The investigation itself begins by collecting samples from victims of the outbreak. Food inspectors sample locations where they suspect the bacteria originated, then use genomic testing to compare the samples they collected on location to samples provided by victims. If the genetic fingerprint of the pathogen matches, they’ve likely found the origin of the outbreak.
“These guys are like the NCIS of restaurant outbreaks,” said Brooke Benschoter, AFDO director of communications.
The process indeed bears resemblance to a crime scene investigation, with inspectors’ “environmental sampling” including crawling under counters or taking apart machinery to swab surfaces that could be harboring the outbreak-causing bacteria.

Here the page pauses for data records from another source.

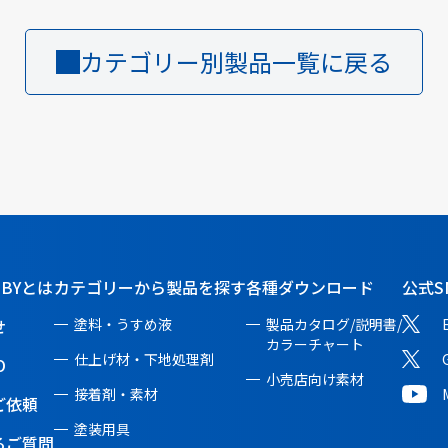
カテゴリー別製品一覧に戻る
BBYとは
カテゴリーから製品を探す
各種ダウンロード
公式S
せ
塗料・うすめ液
製品カタログ/説明書/
カラーチャート
仕上げ材・下地処理剤
O
小売店向け素材
接着剤・素材
ご依頼
塗装用具
るご質問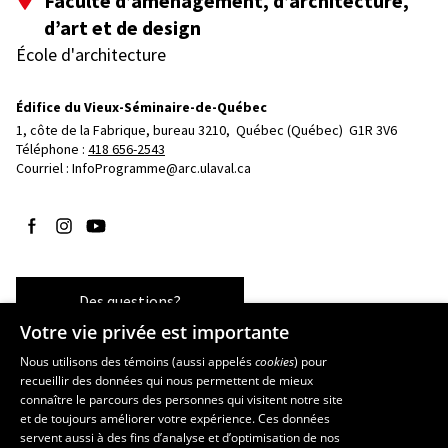
Faculté d’aménagement, d’architecture,
d’art et de design
École d'architecture
Édifice du Vieux-Séminaire-de-Québec
1, côte de la Fabrique, bureau 3210, 
Québec (Québec)  G1R 3V6
Téléphone : 
418 656-2543
Courriel :
InfoProgramme@arc.ulaval.ca
Suivez-nous sur Facebook
Suivez-nous sur Instagram
Suivez-nous sur YouTube
Des questions?
Votre vie privée est importante
Nous utilisons des témoins (aussi appelés
cookies
) pour
recueillir des données qui nous permettent de mieux
Les écoles et la recherche
connaître le parcours des personnes qui visitent notre site
École d’art
et de toujours améliorer votre expérience. Ces données
servent aussi à des fins d’analyse et d’optimisation de nos
École supérieure d’aménagement du territoire et de développement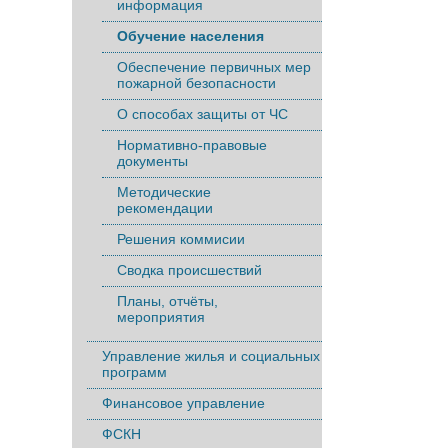
информация
Обучение населения
Обеспечение первичных мер
пожарной безопасности
О способах защиты от ЧС
Нормативно-правовые
документы
Методические
рекомендации
Решения коммисии
Сводка происшествий
Планы, отчёты,
мероприятия
Управление жилья и социальных
программ
Финансовое управление
ФСКН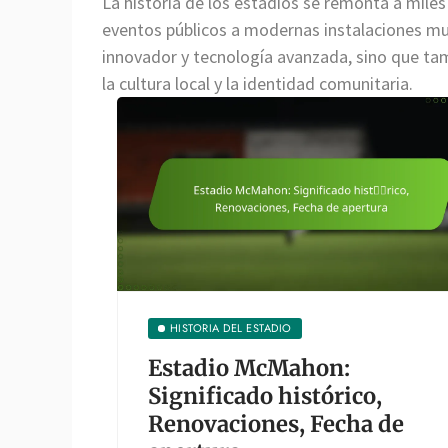
La historia de los estadios se remonta a mile
eventos públicos a modernas instalaciones mul
innovador y tecnología avanzada, sino que ta
la cultura local y la identidad comunitaria.
HISTORIA DEL ESTADIO
Estadio McMahon:
Significado histórico,
Renovaciones, Fecha de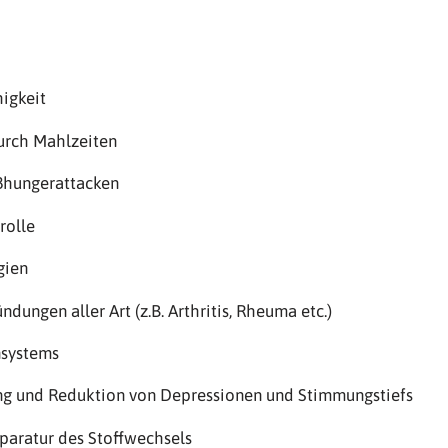
igkeit
urch Mahlzeiten
ßhungerattacken
rolle
gien
dungen aller Art (z.B. Arthritis, Rheuma etc.)
systems
g und Reduktion von Depressionen und Stimmungstiefs
paratur des Stoffwechsels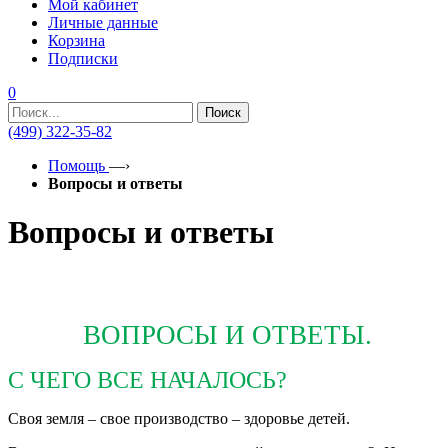
Мой кабинет
Личные данные
Корзина
Подписки
0
Поиск
(499) 322-35-82
Помощь
—›
Вопросы и ответы
Вопросы и ответы
ВОПРОСЫ И ОТВЕТЫ.
С ЧЕГО ВСЕ НАЧАЛОСЬ?
Своя земля – свое производство – здоровье детей.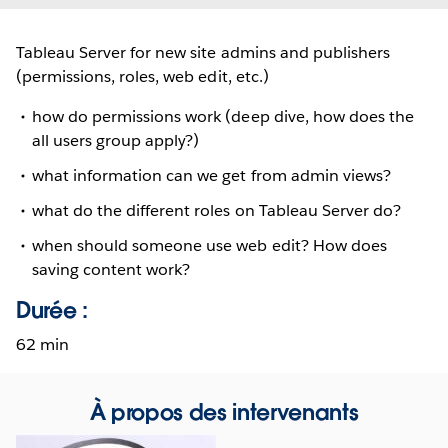
Tableau Server for new site admins and publishers
(permissions, roles, web edit, etc.)
how do permissions work (deep dive, how does the
all users group apply?)
what information can we get from admin views?
what do the different roles on Tableau Server do?
when should someone use web edit? How does
saving content work?
Durée :
62 min
À propos des intervenants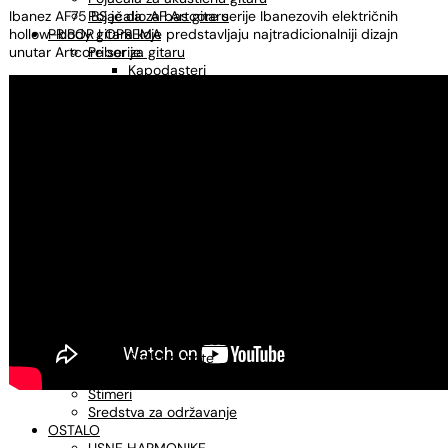
Ibanez AF75 BS je dio AF Artcore serije Ibanezovih električnih
Pojačala za bas gitaru
hollow-body gitara koje predstavljaju najtradicionalniji dizajn
PRIBOR I OPREMA
unutar Artcore serije.
Pribor za gitaru
Kapodasteri
Klupice za nogu
Remeni za gitaru
Slide
Stalci za gitaru
Torbe i koferi za gitaru
Trzalice
Pribor za bluegrass
MIKROFONI
KABLOVI
Instrumentalni kablovi
Mikrofonski kablovi
Adapteri, konektori
STALCI
Stalci za gitaru
Stalci za ukulele
Stalci za note
Mikrofonski stalci
Štimeri
Sredstva za održavanje
OSTALO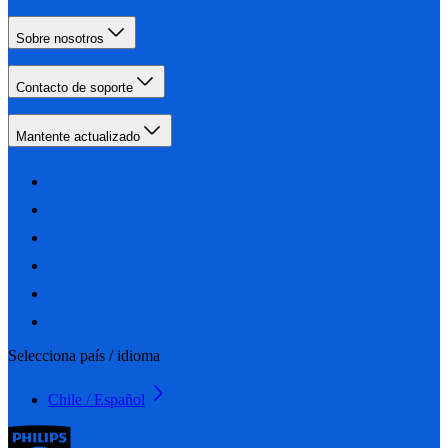
Sobre nosotros
Contacto de soporte
Mantente actualizado
Selecciona país / idioma
Chile / Español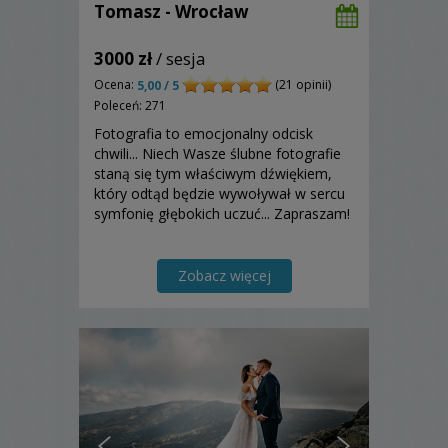
Tomasz - Wrocław
3000 zł
/ sesja
Ocena:
(21 opinii)
5,00 / 5
Poleceń: 271
Fotografia to emocjonalny odcisk
chwili... Niech Wasze ślubne fotografie
staną się tym właściwym dźwiękiem,
który odtąd będzie wywoływał w sercu
symfonię głębokich uczuć... Zapraszam!
Zobacz więcej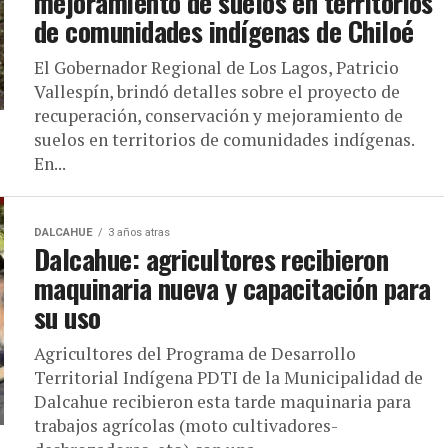
mejoramiento de suelos en territorios
de comunidades indí­genas de Chiloé
El Gobernador Regional de Los Lagos, Patricio
Vallespín, brindó detalles sobre el proyecto de
recuperación, conservación y mejoramiento de
suelos en territorios de comunidades indígenas.
En...
DALCAHUE
3 años atras
Dalcahue: agricultores recibieron
maquinaria nueva y capacitación para
su uso
Agricultores del Programa de Desarrollo
Territorial Indígena PDTI de la Municipalidad de
Dalcahue recibieron esta tarde maquinaria para
trabajos agrícolas (moto cultivadores-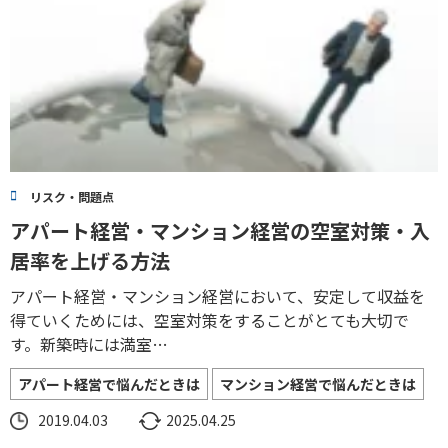
リスク・問題点
アパート経営・マンション経営の空室対策・入
居率を上げる方法
アパート経営・マンション経営において、安定して収益を
得ていくためには、空室対策をすることがとても大切で
す。新築時には満室…
アパート経営で悩んだときは
マンション経営で悩んだときは
2019.04.03
2025.04.25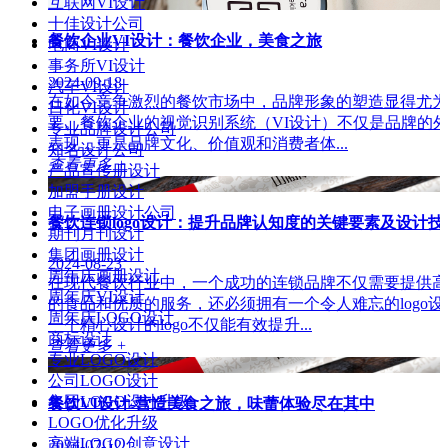
互联网VI设计
十佳设计公司
餐饮企业VI设计：餐饮企业，美食之旅
电商VI设计
事务所VI设计
2024-09-18
汽车VI设计
在如今竞争激烈的餐饮市场中，品牌形象的塑造显得尤为
日化VI设计
要。餐饮企业的视觉识别系统（VI设计）不仅是品牌的
专业品牌设计公司
表现，更是品牌文化、价值观和消费者体...
知名设计公司
查看更多 +
产品宣传册设计
加盟手册设计
电子画册设计公司
餐饮连锁logo设计：提升品牌认知度的关键要素及设计技
期刊月刊设计
集团画册设计
2024-08-23
周年庆画册设计
在现代餐饮行业中，一个成功的连锁品牌不仅需要提供高
周年庆VI设计
的食品和优质的服务，还必须拥有一个令人难忘的logo设
周年庆LOGO设计
一个精心设计的logo不仅能有效提升...
商标设计
查看更多 +
专业LOGO设计
公司LOGO设计
集团LOGO设计升级
餐饮VI设计-营造美食之旅，味蕾体验尽在其中
LOGO优化升级
高端LOGO创意设计
2024-07-12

Conference attendees had the opportunity to practice the techniques they learned in several setups: a deli meat grinder and counter, a booth at a restaurant, and even a food trailer, which was provided by the Georgia Department of Agriculture. Teams of inspectors discussed the most likely locations for bacteria to hide while gloving up and swabbed the suspects with sponges. The samples were carefully sealed into plastic bags and labeled to be sent off to a lab.
“We’ve been using (these techniques) at manufacturing and food processing levels for years, but it’s relatively new to the retail world,” said Steven Mandernach, executive director of the AFDO. He added that better procedures and increased access to training opportunities like the Atlanta workshop makes such investigations more accessible to smaller food retailers like restaurants and grocery stores.
So what can a wary customer to do to avoid getting sick in the first place?
“One thing a customer can tell when you walk in through the door is you can tell general hygiene of the staff. You can observe that yourself, what the culture is like,” said Douglas Irving, EHS-Net food coordinator at the Tennessee Department of Health. However, he noted that most risk factors are not so obvious.
“What we’re concerned about are risk-behavior practices, thing we know are commonly associated with food-borne outbreaks — proper hygienic practices,” he said.
Irving added that health reports are available online for customers who would like to see them, but they’re often difficult to understand for those who are outside the industry. This makes the increased accessibility of these techniques good news for consumers — they can leave the inspections to the professionals.
One such professional is Sherri Sigwarth, a food safety specialist at the Iowa Department of Instructions and Appeals. She said that while the techniques taught in the training are reactive, most of the work she and other specialists do is proactive: preventing contamination from happening at all. It seems to be working — after nearly six years in her current position, she has only seen three outbreaks.
“Our goal is public safety. We’re looking out for consumers; we’re looking out for the public. That’s our job,” she said.